What we’re presented with a classic (perhaps conveniently so) case of opposites on the mound, both first-years. Teitou’s Mukai-kun is a finesse pitcher of the highest order, a wily craftsman and a bit of a charlatan. Furuya is pure, dumb straight-ahead power. Both are more or less equally effective for the first five innings of this game, though Teitou certainly scrapes together more chances off Furuya than Seidou does off Mukai (I can’t even remember them getting a baserunner, to be honest).
One element of interest that’s portrayed here is that of pitch-framing – the catcher’s art of making borderline pitches look like strikes to the home-plate umpire (especially important with a pitcher like Mukai). It may seem a bit baseball geeky, but this is one of the hottest topics in a sport increasingly focused on advanced statistical analysis. Measuring it is an inexact science, though statheads pretty much believe they can measure anything in baseball. And some believe a catcher can save an many as 40 runs over a season for a major-league team – or lose that many – a huge number that frankly seems a little preposterous to me.

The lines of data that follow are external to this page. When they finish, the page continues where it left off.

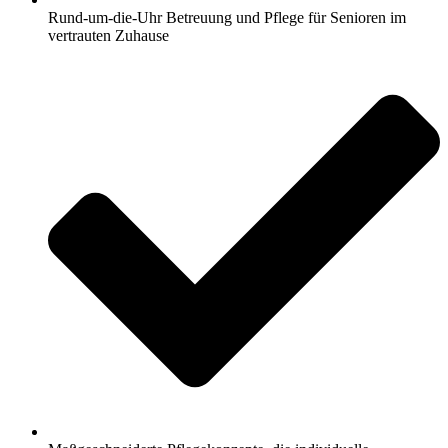
Rund-um-die-Uhr Betreuung und Pflege für Senioren im
vertrauten Zuhause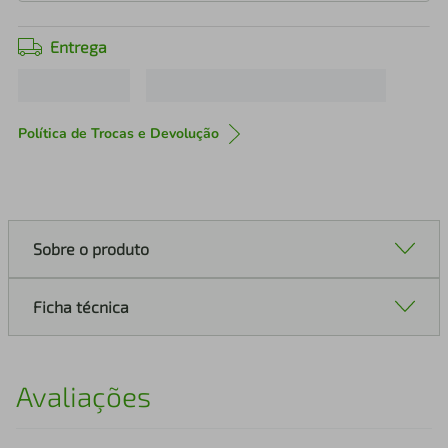
Entrega
Política de Trocas e Devolução
Sobre o produto
Ficha técnica
Avaliações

The other storyline playing out here is the rain, which falls during the entire episode and finally gets so heavy that the game is held up after five innings. Normally after a lengthy delay a manager will change pitchers for fear of damaging arms, but in Japanese high school baseball there seem to be pretty much no practices which even acknowledge the health of the pitcher, never mind prioritize it, so I fully expect to see both these first-years back out there once the delay is over. And for Furuya – already losing focus during the delay – to struggle, which will give us the opportunity to see whether Kataoka really trusts him with a meaningful game on the line.